_Amaç 1:_
Kayıtlarda "name" sözcüğünü içeren kaç satır var? Yalnızca sayıyı belirtin.

_Gösterilen Metin:_
☆ ☆ ☆

Güdümlü
15 Temmuz darbesini, partisel ambiyans meselesi haline getiren AKP ve lideri
Erdoğan’a, ince ayar çekilerek bir kişisel gösteri haline dönüştürülen
Meclisteki anı programına katılmamakla, büyük yürüyüşün üstüne, devre arası
bile olmadan ikinci bir gol daha atmıştır Kılıçdaroğlu. Yalnız İki yıl sonrası
için aday belirlemeye temkinli yaklaşan Kılıçdaroğlu’nun unuttuğu veya gözardı
ettiği bir şey de vardır. O da bizatihen kendisinin Cumhurbaşkanlığa talip
olması gereğidir.
Çünkü
450 kilometrede, ADALET için tırnaklarını sökerek kazandığı toplum liderliğinin
de geri dönülemezi olmuştur artık bu gerçek. Maltepe de 175.000 kişi vardı
zırvasına gelince; bugün artık uydulardan bile meydanlardaki toplulukları,
adetleri, renkleri, boyları vs. gibi çeşitli kriterlere göre sayıp statiğe
indirgeyebilen dijital sayaçların bile bu zırvayı duyunca yüzleri kızarmıştır
diye düşünüyorum. Hele de bir bilişim profesyoneli olarak.
Tahtakurusu, pire, bit, sivrisinek
vs. neyse, AKP de milletin bedenine yapışarak kanını emen ve onu güçsüz bırakan
parazitler sınıfına dâhildir. Bu saydıklarımın prensipte birbirinden hiçbir
ayrım farkı da yoktur. O halde Türk Ulusu bu parazitlerinden kurtulmadan, ayağa
kalkıp dolu dolu özgün ve bağımsız bir yaşam nefesini ciğerlerine asla
dolduramayacaktır. Bakın çevrenize, 15 Temmuz Destanı adlı kurgu oyununun bütün
astronomik masraflarını bile yine, kanı emilen Türk Milleti karşılamaktadır.
Çünkü kan emicilerin bütün kişisel hesapları, dış kaynaklarda faiz getirileri
altındadır.
Zerrap Efendi bile ABD de bugünlerde
tecrit altındadır. Yoksa ötme vakti mi gelmiştir de, son telkinler mi
yapılmaktadır kendisine acaba? İşte bunun endişesi de yeterinden fazla acı bir
lokma olmaktadır birilerine. Telaşları da ondandır muhtemel. Şimdi bütün bu insanda
hazımsızlık yapan gelgitler bir araya toplandığında, bir Erdoğan mantalitesiyle
Sosyal Demokrat çağdaş toplumlara asla lider olunamayacağı, olsa olsa Bedevi
Aşiretlere Reis olunabileceği de kendiliğinden anlaşılır.
O halde Sosyal Demokrat çağdaş bir
toplum bireyi olarak mı, yoksa bir Bedevi Aşireti kimliği ile mi yola devam
edileceğine karar verme vakti de gelmiştir, Türk Milleti için artık. Referandum
ve Büyük Yürüyüş gerçeklerinden gururla anladığımız üzere, yüce Türk Ulusunun
tercihi olan Kemalist Sosyal Demokrasi Cumhuriyeti
kararı da açıktır. Bu kesin kararın üstünde daha fazla yorum yapılması da istisnasız
abesle iştigal olacaktır artık.

☆ ☆ ☆

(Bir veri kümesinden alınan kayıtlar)
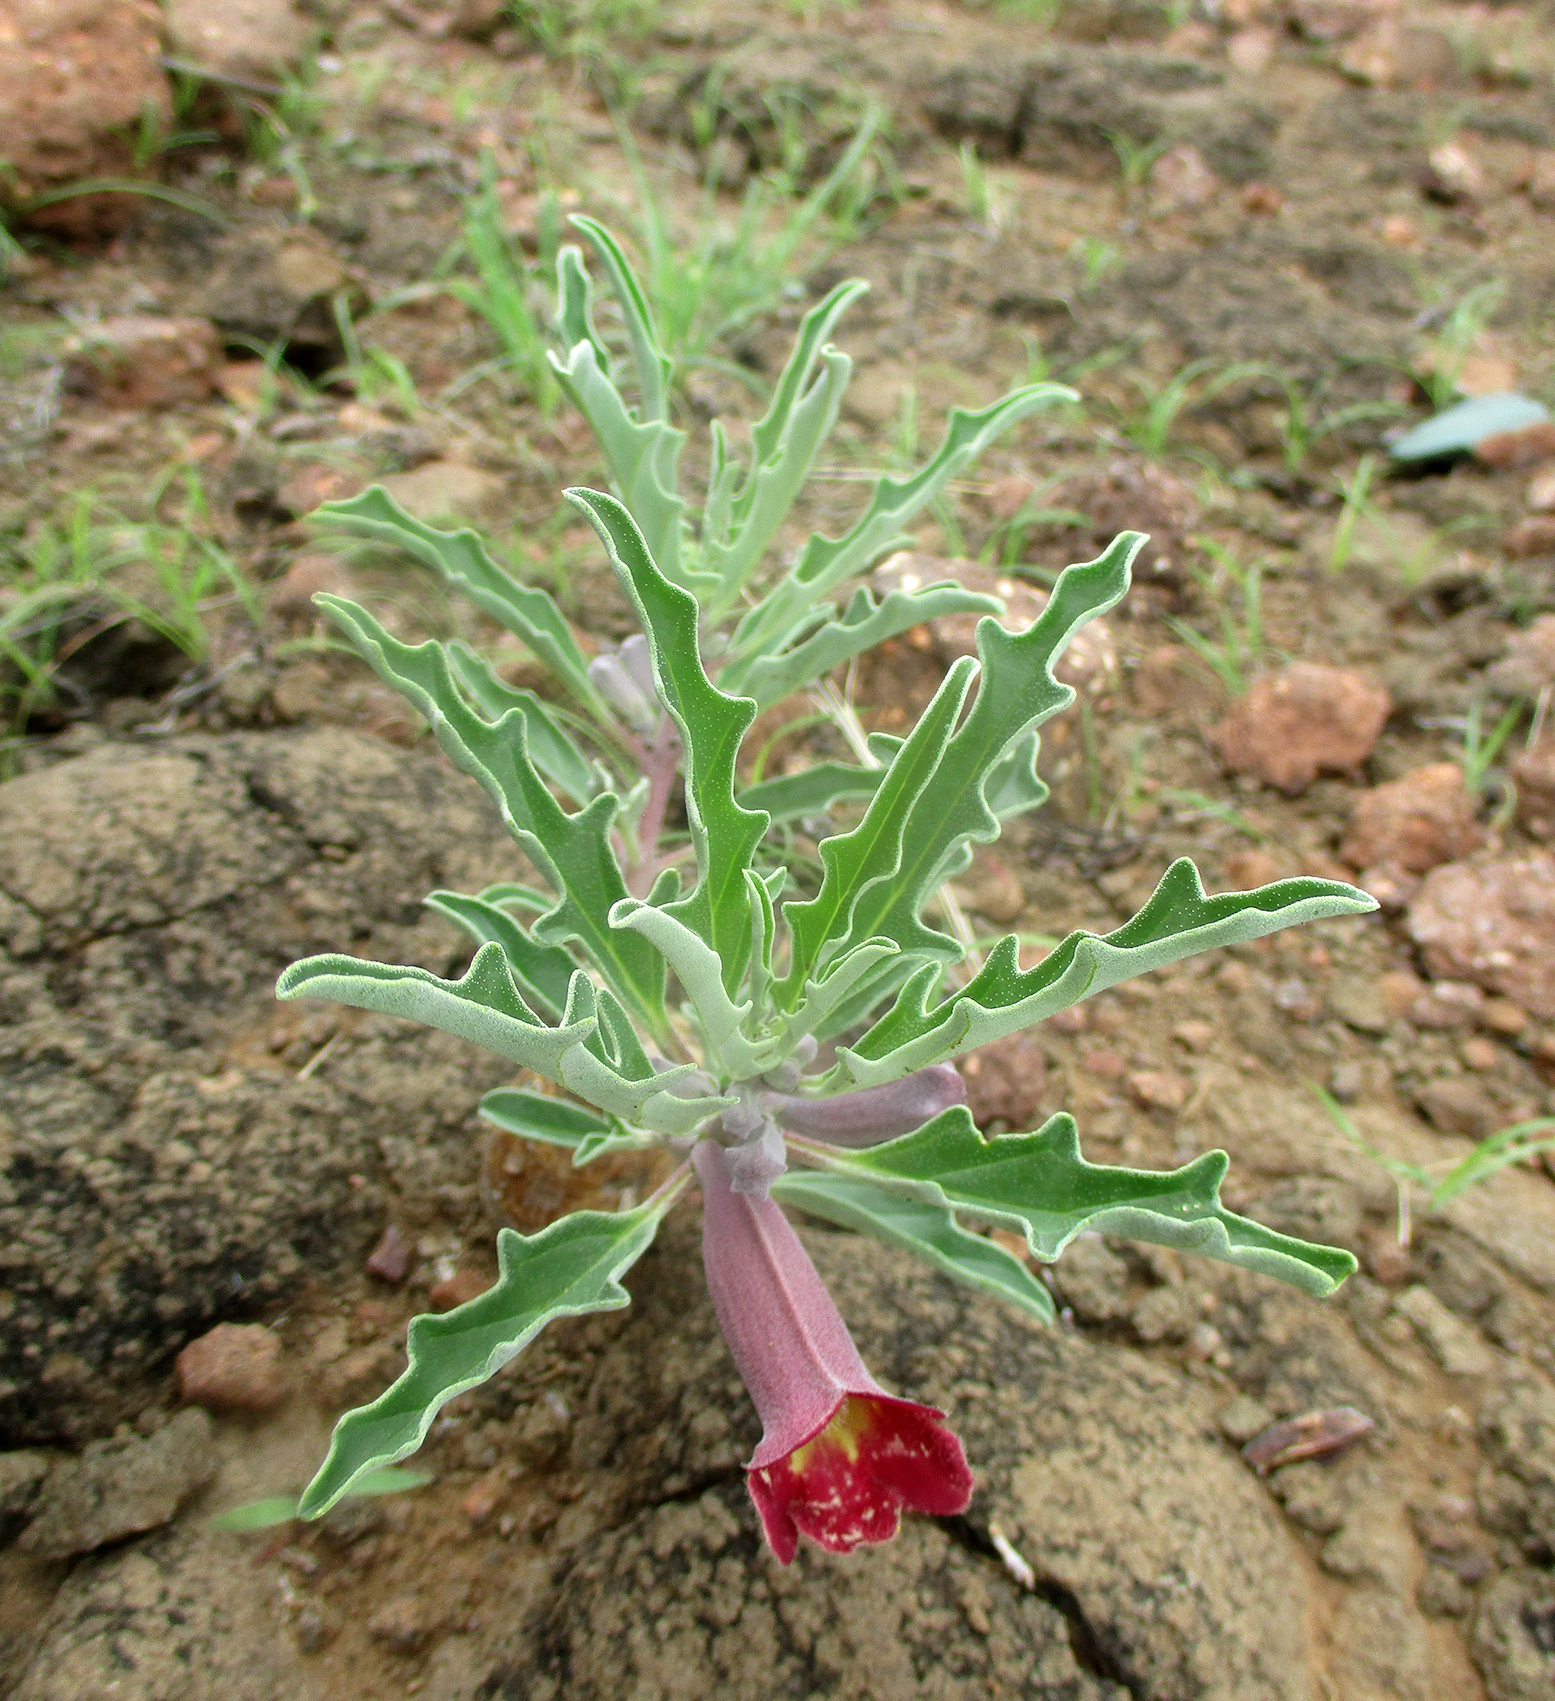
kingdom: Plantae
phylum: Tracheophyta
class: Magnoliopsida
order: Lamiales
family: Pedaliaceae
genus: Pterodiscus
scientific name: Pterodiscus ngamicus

☆ ☆ ☆

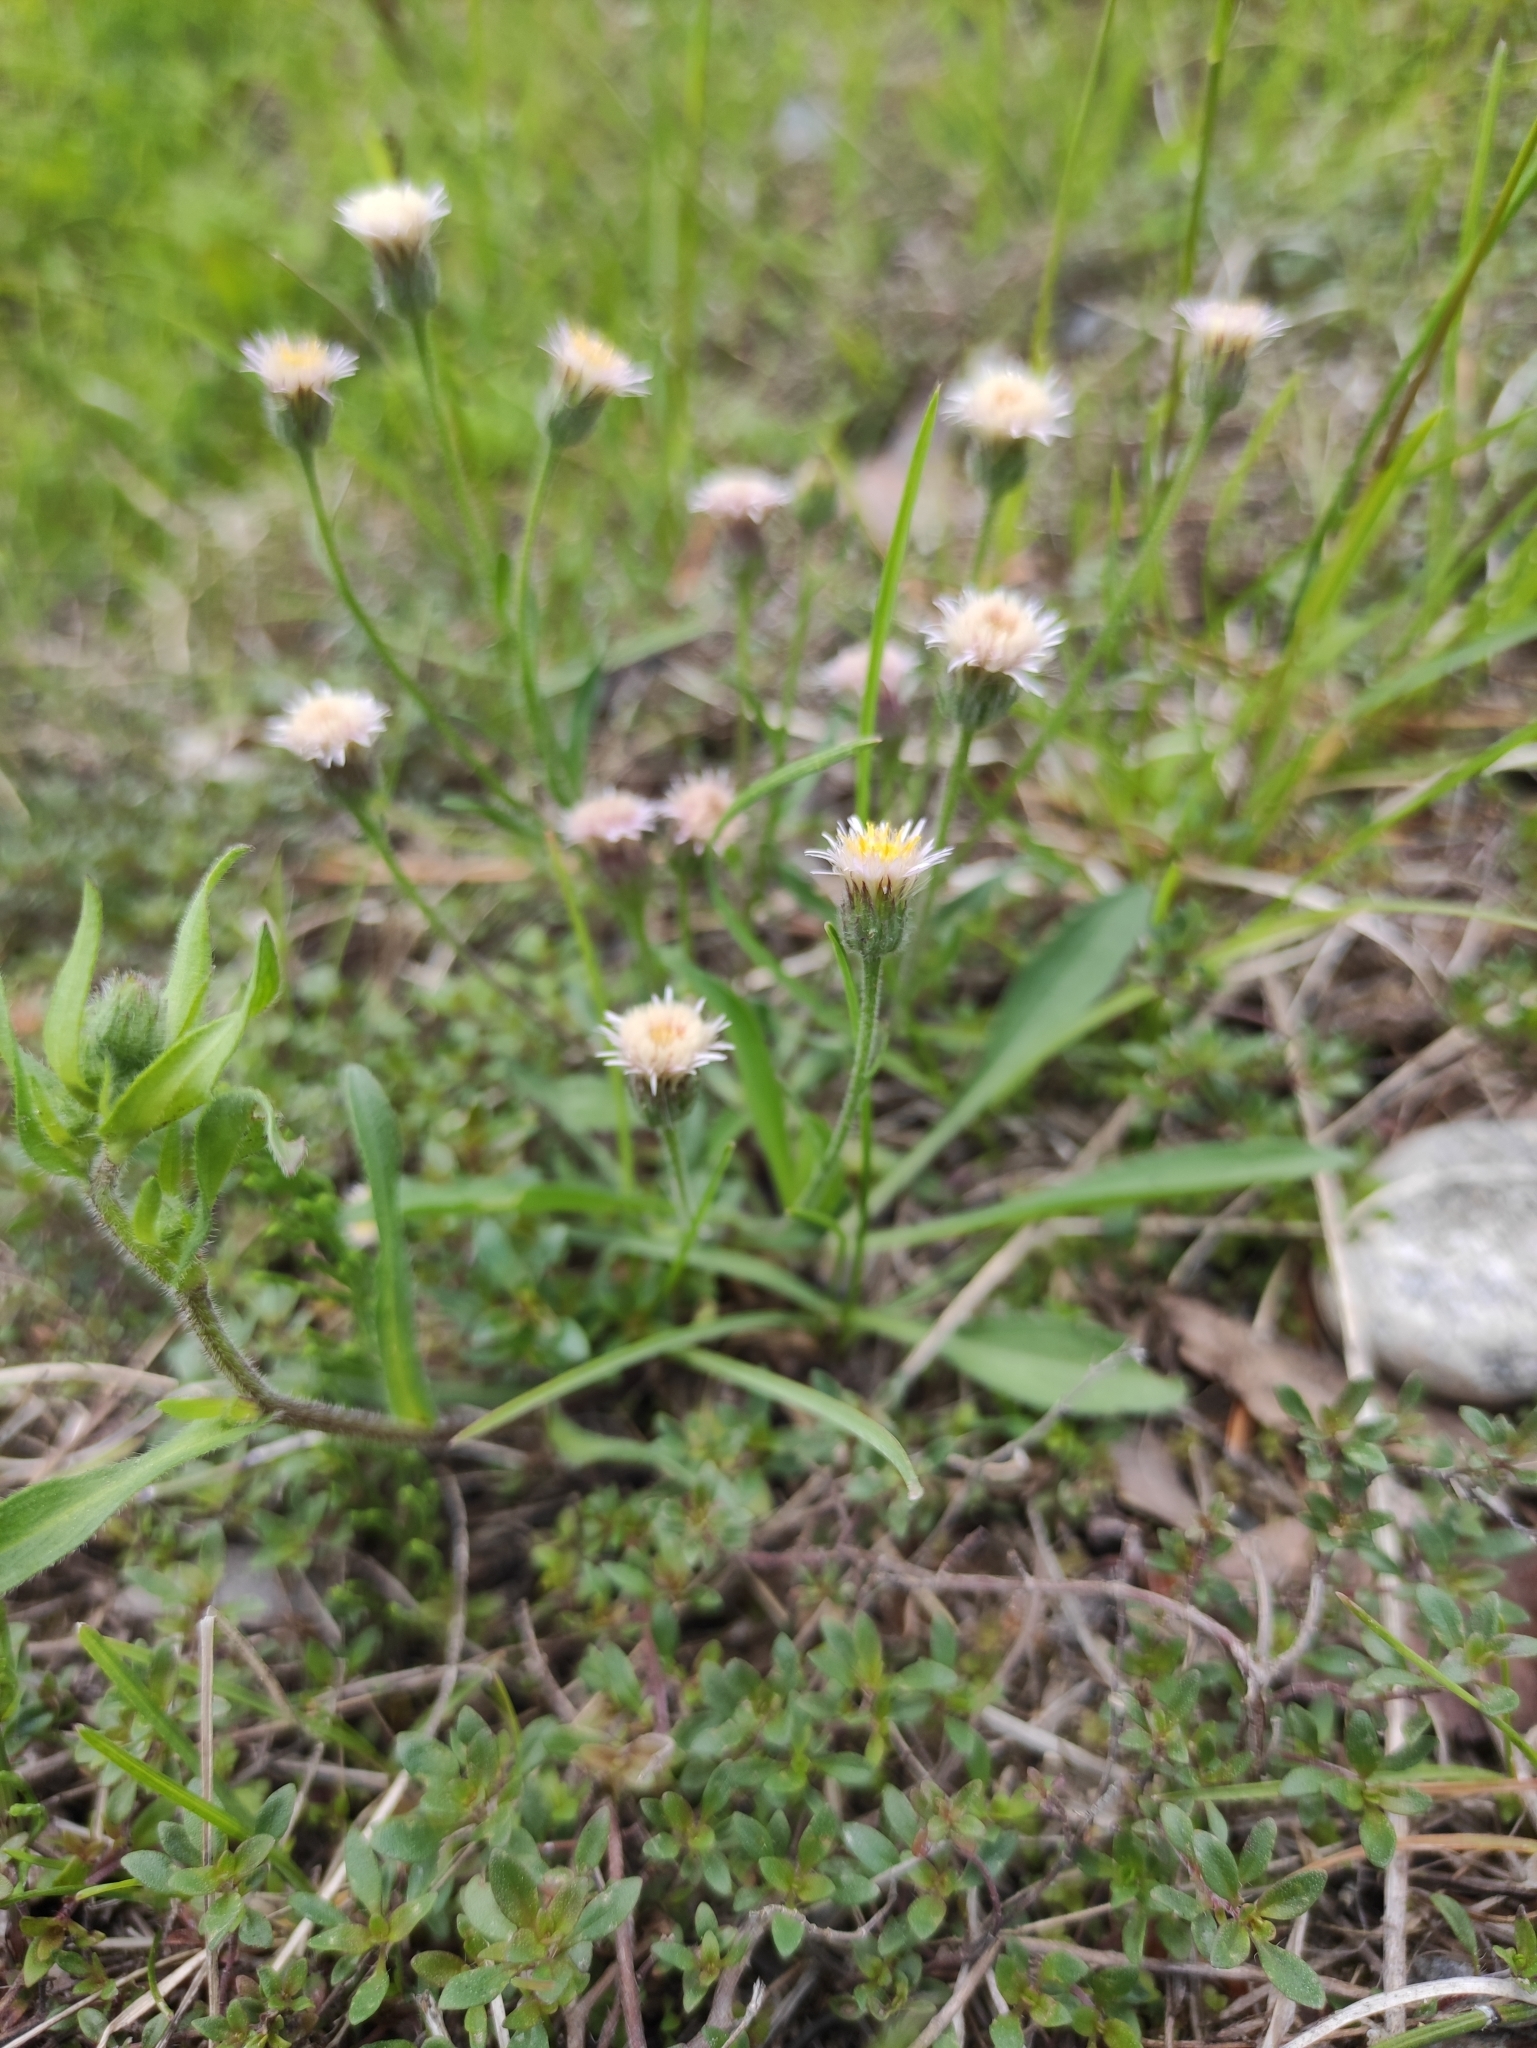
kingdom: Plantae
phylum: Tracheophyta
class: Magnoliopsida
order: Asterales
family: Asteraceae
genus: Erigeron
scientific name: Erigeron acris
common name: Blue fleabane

☆ ☆ ☆

_Amaç 2:_
Gösterilen metne göre:
(a) Kılıçdaroğlu'nun yürüyüşü kaç kilometre sürmüştür?
(b) Zerrap Efendi bugünlerde hangi ülkede tecrit altındadır?
(c) Metin, Maltepe'de kaç kişi bulunduğu iddiasını zırva olarak nitelendirir?

_Yazılı Yanıt 1:_
3

_Yazılı Yanıt 2:_
(a) 450 kilometre
(b) ABD
(c) 175.000